Saturday, 11 February 2012

Correlations in linguistic data

Geoff Pullum at Language Log recently reluctantly (because it's not yet published) commented on a paper by a Yale economist, Keith Chen. In this paper, Chen argues that if your language has a grammatical future tense marker, you are less likely to save money, live healthily etc because the future seems like some other time, not to be worried about now. If your language uses present tense to refer to the future, you treat is an extension of the present and you'll be much more sensible about it. Pullum is guardedly sceptical about these claims, for reasons which you can read about yourself

He is also sceptical about this kind of claim (made based on correlations found in large amounts of data) because
I also worry that it is too easy to find correlations of this kind, and we don't have any idea just how easy until a concerted effort has been made to show that the spurious ones are not supportable.
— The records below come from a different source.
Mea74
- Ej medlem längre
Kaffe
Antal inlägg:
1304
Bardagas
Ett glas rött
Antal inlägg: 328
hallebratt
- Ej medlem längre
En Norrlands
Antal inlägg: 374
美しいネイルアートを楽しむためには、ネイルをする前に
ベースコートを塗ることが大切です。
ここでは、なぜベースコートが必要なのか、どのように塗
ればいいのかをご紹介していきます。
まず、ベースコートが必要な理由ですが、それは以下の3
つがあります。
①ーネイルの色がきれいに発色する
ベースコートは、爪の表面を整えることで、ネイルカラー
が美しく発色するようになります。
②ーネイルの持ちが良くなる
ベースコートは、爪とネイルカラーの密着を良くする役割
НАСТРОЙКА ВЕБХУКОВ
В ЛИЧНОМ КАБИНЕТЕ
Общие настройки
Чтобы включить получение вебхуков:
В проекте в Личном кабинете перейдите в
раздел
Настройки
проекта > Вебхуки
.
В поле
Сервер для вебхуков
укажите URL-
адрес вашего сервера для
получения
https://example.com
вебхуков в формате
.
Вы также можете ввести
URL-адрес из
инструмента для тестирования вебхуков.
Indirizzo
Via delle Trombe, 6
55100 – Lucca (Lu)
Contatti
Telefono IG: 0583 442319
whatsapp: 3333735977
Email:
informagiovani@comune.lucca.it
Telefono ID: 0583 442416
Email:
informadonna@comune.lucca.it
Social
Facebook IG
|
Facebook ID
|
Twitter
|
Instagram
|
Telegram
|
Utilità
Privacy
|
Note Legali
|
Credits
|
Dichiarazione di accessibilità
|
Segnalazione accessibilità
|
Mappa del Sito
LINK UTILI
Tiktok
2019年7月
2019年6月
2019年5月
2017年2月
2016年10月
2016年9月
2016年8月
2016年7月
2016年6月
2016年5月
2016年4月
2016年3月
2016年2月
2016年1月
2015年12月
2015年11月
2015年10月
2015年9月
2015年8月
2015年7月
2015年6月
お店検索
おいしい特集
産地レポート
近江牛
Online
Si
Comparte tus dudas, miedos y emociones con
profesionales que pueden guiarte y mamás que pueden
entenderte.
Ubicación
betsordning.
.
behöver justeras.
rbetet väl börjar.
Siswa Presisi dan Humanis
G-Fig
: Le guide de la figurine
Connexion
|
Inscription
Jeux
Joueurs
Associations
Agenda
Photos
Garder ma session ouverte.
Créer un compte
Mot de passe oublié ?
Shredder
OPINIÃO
For example, if we took "has (vs. does not have) pharyngeal consonants", or "uses (vs. does not use) close front rounded vowels", would we find correlations there too? I have some colleagues here at the University of Edinburgh, within Simon Kirby's research group, who have run some informal experiments on the data Chen uses to see if dredging up spurious correlations of this kind is easy or hard, and so far they have found it jaw-droppingly easy.
He doesn't comment further on these experiments, but it reminded me of the talk Martin Haspelmath gave when our university's linguistics research centre opened a few years ago, and he told us about the World Atlas of Language Structures (WALS). After telling us what a wonderful, useful tool it is (and it is, I've found it invaluable), he ended on a note of caution. It's easy, he said, to find false correlations. For example, you can show a map of languages which have a different word for hand and arm or use the same word for both. That map shows that the languages that don't distinguish are, broadly speaking, around the warmer areas of the globe (yellow dots) and the ones that do distinguish are in colder areas (red dots):
(Map from WALS, feature 129A)
Now might one not hypothesise, asked Haspelmath, that this language fact is due to the climate? In colder countries the distinction is important, in that one wears items of clothing that cover only the hands (gloves), or sleeves that come down to the wrist. In warm countries, sleeves are not so long and gloves are not worn, so a separate word for hands never becomes necessary. A far-fetched example, but a lesson in not putting too much faith in correlations.